As the group prepares to meet in Salt Lake City in October, LGBT rights activists have stepped up their campaigns against it. One group of activists launched a petition in an effort to pressure the Grand America hotel to cancel hosting the World Congress of Families.
"We do not open our doors to hate groups or groups that spread misinformation about LGBT people in our backyards," said Moudi Sbeity, who sued the state of Utah over its same-sex marriage ban, leading to Amendment 3 being overturned in 2014.
Sbeity was among several LGBT activists who had launched a new campaign called "Do We Open Our Doors," pushing the hotel to drop its hosting duties.
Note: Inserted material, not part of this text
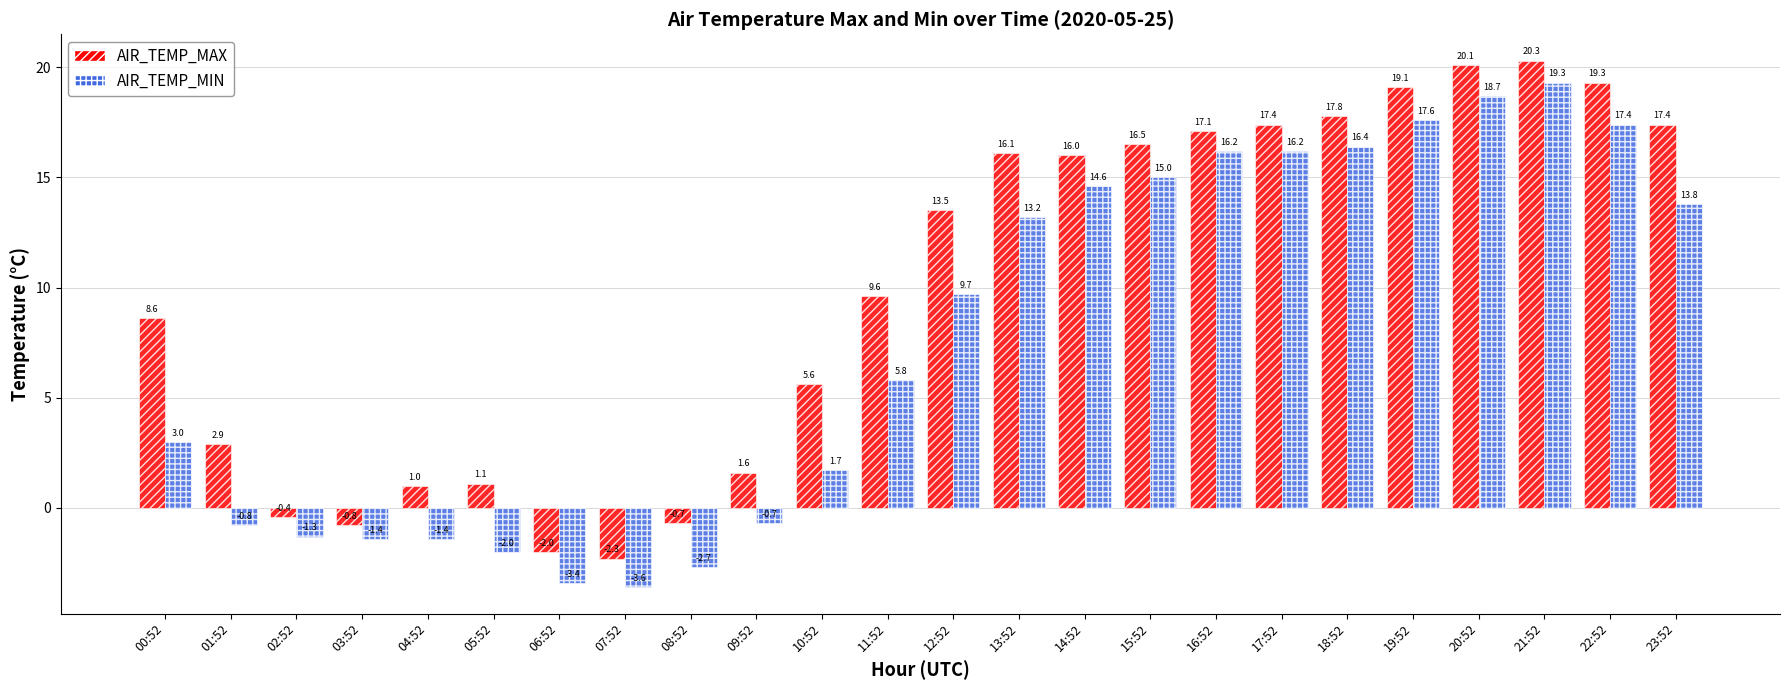

How many negative values does the AIR_TEMP_MAX series have?

5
Sbeity also called on the Human Rights Campaign, the nation's largest LGBT rights group, to no longer hold its fundraising galas at the Grand America.
"I think the Human Rights Campaign has the power and the ability to change the game right here in our home state by stepping up and saying they will not work with a business that promotes hateful organizations coming to our state," he said.
Representatives for the Human Rights Campaign did not return repeated requests for comment on their events at the Grand America, but sent out a statement criticizing the governor for speaking to WCF IX and calling on him to cancel his appearance .
The Grand America also did not return messages seeking comment about the events.
The Sutherland Institute, a conservative think tank that is co-sponsoring the WCF IX, said in a statement that it was staying put.
"Radical groups have been petitioning the Grand for months to cancel. Quite the opposite has happened. The event has received broad community support from a wide range of Utah elected officials, academics, religious groups, donors and community organizations," Sutherland spokesman Dave Buer said in an email to FOX 13.
"We hope you’ll take note of the irony of the petition. They are requesting that the Grand America not host WCF IX because it does host HRC events. If they are truly liberal, as in fighting to allow diversity, wouldn’t they encourage the Grand to host the event? We didn’t ask the Grand to not host HRC events. We do not distort the record of HRC or any other groups for purposes of political gain. We encourage diverse viewpoints, we don't try to run them out of town."
WCF IX has pushed back against accusations that it is a "hate group," releasing a rebuttal to the accusations.
As the group meets in Salt Lake City next month, some LGBT rights groups plan to ignore it. Others in Utah plan to stage an "All Families Conference" to counter the WCF and speak about those it says don't fall under "traditional" definitions of family -- including single-family and same-sex households.